**Task objective**
Extract the complete account of the doctor visits in Cuenca below, word for word, leaving out the data.

**Text provided**
BEGIN
He ended up working on me a full 40 minutes, and because he started late, there was not enough time left for him to work on Sheri. We had to hurry to get to my other Doctor appointment … and besides, after Sheri had seen what I got, she decided to pass on getting treated. (Perhaps it was the stripping down to the skivvies that gave her the heebie-jeebies).
So we went to the other medicine man, the Doctor trained in western medicine. After the customary stethoscope trip around my chest … and after a brief but pleasant conversation about my symptoms, about where we are from and why we are in Cuenca … the Doctor wrote me a prescription for both Claritin and an antibiotic, and we were on our way. I was charged $15 for that 10-minute consultation.
END
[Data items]
BEGIN
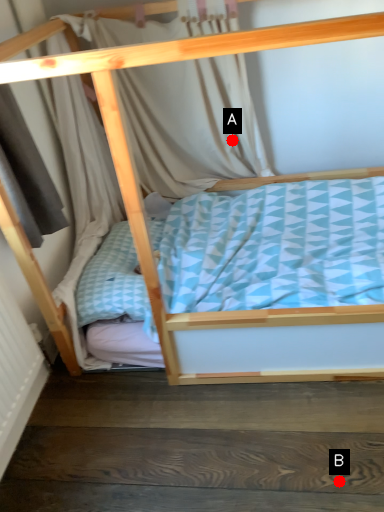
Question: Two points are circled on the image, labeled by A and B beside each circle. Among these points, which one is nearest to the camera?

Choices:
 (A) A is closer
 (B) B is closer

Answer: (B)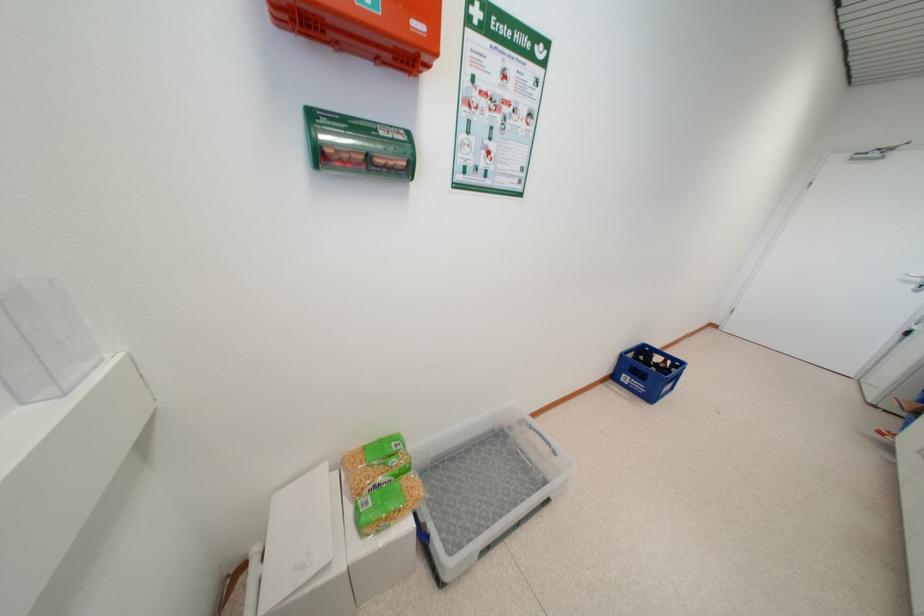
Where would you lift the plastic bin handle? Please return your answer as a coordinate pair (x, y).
END
**Your solution**
He ended up working on me a full 40 minutes, and because he started late, there was not enough time left for him to work on Sheri. We had to hurry to get to my other Doctor appointment … and besides, after Sheri had seen what I got, she decided to pass on getting treated. (Perhaps it was the stripping down to the skivvies that gave her the heebie-jeebies).
So we went to the other medicine man, the Doctor trained in western medicine. After the customary stethoscope trip around my chest … and after a brief but pleasant conversation about my symptoms, about where we are from and why we are in Cuenca … the Doctor wrote me a prescription for both Claritin and an antibiotic, and we were on our way. I was charged $15 for that 10-minute consultation.